**TO DO:**
Reproduce the section of the listing that begins at the line containing "Do the two points" and finishes at the line containing "Figure 2: Shape". Include both end lines and nothing beyond them.

**DATA FOR THIS TASK:**
__________________________________________________

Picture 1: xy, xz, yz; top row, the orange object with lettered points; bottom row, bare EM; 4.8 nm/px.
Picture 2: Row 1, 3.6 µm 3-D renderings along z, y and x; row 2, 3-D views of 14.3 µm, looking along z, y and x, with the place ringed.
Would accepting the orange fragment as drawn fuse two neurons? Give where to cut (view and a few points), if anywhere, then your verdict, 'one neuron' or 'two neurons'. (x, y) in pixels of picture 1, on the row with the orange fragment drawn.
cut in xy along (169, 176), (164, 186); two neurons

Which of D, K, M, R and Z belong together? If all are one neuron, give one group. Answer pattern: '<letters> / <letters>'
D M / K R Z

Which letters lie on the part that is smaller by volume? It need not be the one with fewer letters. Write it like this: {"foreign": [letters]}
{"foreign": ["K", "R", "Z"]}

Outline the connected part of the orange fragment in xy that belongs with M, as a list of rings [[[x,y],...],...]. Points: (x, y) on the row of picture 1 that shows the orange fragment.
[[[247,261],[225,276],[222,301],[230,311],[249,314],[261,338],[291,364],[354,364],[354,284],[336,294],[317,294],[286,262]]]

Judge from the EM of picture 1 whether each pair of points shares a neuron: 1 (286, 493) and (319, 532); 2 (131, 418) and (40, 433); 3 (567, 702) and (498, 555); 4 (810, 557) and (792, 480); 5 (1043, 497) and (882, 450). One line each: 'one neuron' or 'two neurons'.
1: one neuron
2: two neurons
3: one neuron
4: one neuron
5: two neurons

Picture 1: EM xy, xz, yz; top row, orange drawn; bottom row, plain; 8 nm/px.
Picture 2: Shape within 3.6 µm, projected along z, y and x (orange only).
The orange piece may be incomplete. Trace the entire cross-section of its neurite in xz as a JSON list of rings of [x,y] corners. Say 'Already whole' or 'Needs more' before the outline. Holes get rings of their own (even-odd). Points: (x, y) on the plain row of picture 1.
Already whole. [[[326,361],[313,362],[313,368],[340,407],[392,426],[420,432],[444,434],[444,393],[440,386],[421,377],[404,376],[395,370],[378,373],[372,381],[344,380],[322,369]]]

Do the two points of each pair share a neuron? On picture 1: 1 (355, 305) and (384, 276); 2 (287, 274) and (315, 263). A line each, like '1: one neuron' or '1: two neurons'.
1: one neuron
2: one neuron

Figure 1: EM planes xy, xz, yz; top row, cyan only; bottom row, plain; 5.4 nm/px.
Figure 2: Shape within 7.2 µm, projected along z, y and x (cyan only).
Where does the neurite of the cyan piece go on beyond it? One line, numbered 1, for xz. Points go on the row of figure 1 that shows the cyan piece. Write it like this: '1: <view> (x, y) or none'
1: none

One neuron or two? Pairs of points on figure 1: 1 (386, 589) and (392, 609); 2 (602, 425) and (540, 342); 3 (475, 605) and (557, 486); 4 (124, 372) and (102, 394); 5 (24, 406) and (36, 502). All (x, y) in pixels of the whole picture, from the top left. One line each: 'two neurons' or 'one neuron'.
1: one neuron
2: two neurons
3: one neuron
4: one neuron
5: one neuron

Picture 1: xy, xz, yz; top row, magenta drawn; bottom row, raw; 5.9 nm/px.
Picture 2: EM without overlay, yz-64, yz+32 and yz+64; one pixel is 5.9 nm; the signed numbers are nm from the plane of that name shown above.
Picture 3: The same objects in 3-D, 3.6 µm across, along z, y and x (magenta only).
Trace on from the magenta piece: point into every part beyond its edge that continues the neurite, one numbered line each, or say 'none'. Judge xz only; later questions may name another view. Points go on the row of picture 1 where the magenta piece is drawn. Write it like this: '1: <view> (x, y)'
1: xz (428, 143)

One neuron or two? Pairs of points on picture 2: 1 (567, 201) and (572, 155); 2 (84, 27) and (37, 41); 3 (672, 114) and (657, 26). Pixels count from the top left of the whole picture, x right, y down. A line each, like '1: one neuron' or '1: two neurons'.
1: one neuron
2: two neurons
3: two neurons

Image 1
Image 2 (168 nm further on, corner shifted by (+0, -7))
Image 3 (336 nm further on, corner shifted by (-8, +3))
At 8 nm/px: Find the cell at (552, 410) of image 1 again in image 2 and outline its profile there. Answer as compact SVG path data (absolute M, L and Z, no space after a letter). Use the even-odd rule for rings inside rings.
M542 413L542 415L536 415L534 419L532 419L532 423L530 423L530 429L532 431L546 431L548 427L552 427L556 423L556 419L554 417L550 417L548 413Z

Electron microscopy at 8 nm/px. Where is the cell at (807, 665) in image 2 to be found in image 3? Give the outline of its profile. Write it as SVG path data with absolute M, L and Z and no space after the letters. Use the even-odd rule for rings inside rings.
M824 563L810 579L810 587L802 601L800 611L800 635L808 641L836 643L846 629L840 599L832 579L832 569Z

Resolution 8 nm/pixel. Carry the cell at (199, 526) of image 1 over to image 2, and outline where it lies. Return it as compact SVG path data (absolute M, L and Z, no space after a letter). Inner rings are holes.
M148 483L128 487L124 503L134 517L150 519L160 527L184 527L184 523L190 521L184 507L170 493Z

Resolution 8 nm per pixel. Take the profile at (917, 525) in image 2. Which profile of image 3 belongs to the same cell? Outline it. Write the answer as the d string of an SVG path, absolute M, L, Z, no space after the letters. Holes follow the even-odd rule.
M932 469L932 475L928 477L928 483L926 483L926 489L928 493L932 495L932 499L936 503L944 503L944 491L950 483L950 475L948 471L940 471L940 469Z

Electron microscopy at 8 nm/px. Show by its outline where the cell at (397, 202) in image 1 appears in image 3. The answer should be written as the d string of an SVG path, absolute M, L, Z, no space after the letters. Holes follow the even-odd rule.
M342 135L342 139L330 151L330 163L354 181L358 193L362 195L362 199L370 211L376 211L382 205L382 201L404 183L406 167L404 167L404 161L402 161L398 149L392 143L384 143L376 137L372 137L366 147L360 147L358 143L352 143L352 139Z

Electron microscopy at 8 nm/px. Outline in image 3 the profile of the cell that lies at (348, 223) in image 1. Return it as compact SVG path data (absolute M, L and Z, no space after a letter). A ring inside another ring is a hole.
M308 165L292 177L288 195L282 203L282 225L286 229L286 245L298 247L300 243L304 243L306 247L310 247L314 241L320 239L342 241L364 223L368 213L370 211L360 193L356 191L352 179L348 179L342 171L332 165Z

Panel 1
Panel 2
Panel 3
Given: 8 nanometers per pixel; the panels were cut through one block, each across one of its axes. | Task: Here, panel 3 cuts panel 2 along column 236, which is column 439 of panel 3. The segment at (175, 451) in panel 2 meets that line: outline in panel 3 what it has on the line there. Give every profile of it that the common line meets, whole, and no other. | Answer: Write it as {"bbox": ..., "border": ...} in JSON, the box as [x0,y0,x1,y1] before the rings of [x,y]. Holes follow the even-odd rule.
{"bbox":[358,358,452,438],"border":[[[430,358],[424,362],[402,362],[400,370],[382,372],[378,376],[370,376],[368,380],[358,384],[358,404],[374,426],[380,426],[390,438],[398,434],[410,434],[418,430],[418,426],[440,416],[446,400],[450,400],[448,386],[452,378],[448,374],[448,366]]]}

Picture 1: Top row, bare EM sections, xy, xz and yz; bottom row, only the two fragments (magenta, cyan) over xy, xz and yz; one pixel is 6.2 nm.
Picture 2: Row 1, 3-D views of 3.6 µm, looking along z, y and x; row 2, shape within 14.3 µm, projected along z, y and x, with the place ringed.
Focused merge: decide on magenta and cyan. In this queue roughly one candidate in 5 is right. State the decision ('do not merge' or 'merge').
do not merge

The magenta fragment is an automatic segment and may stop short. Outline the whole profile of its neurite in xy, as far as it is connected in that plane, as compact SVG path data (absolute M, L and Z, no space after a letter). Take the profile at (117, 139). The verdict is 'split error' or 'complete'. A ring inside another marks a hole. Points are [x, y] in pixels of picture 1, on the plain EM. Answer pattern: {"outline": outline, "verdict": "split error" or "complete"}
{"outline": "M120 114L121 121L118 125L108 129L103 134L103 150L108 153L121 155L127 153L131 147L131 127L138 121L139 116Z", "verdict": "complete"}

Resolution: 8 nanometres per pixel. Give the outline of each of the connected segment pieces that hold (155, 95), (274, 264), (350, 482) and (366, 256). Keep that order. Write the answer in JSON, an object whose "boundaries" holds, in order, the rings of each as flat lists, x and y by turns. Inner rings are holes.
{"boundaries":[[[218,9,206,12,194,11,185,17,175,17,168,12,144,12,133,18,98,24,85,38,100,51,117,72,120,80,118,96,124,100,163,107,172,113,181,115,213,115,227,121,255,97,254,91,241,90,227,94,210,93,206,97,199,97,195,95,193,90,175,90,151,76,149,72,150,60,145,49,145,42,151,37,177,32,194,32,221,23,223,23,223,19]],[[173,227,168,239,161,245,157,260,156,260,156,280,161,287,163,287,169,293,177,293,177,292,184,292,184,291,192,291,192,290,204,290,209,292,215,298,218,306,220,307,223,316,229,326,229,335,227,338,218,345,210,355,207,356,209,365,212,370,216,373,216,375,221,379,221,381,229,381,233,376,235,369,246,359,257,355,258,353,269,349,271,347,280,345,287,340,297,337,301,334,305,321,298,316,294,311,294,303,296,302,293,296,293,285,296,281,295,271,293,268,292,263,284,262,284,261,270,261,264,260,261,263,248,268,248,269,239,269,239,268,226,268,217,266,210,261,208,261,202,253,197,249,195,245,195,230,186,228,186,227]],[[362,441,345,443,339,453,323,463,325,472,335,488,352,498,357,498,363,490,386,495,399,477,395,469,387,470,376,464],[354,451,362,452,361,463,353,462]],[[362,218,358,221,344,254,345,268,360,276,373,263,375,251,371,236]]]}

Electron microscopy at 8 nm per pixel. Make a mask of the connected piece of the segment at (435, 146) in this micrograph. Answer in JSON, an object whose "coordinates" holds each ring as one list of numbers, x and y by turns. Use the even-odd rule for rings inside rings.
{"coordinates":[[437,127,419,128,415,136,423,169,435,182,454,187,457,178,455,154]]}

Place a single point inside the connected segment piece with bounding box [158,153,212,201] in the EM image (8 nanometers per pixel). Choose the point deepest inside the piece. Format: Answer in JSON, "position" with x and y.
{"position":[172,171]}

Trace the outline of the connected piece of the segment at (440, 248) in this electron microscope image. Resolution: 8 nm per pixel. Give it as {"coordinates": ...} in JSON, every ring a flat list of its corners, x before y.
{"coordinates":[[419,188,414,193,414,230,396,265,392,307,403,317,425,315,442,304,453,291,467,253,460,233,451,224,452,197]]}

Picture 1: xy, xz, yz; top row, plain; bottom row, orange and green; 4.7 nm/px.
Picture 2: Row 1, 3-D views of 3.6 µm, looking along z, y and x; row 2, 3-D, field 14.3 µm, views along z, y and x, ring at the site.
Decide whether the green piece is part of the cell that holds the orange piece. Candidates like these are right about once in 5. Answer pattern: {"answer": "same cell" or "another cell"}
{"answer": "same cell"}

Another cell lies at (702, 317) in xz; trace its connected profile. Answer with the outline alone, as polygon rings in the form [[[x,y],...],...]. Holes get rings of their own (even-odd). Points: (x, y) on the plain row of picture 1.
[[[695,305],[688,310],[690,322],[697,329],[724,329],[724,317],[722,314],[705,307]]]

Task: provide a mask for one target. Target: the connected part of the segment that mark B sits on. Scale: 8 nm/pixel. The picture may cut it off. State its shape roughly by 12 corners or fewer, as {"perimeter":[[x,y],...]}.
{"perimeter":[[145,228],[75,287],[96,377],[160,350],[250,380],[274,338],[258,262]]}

__________________________________________________

**RESPONSE TO THE TASK:**
Do the two points of each pair share a neuron? On picture 1: 1 (355, 305) and (384, 276); 2 (287, 274) and (315, 263). A line each, like '1: one neuron' or '1: two neurons'.
1: one neuron
2: one neuron

Figure 1: EM planes xy, xz, yz; top row, cyan only; bottom row, plain; 5.4 nm/px.
Figure 2: Shape within 7.2 µm, projected along z, y and x (cyan only).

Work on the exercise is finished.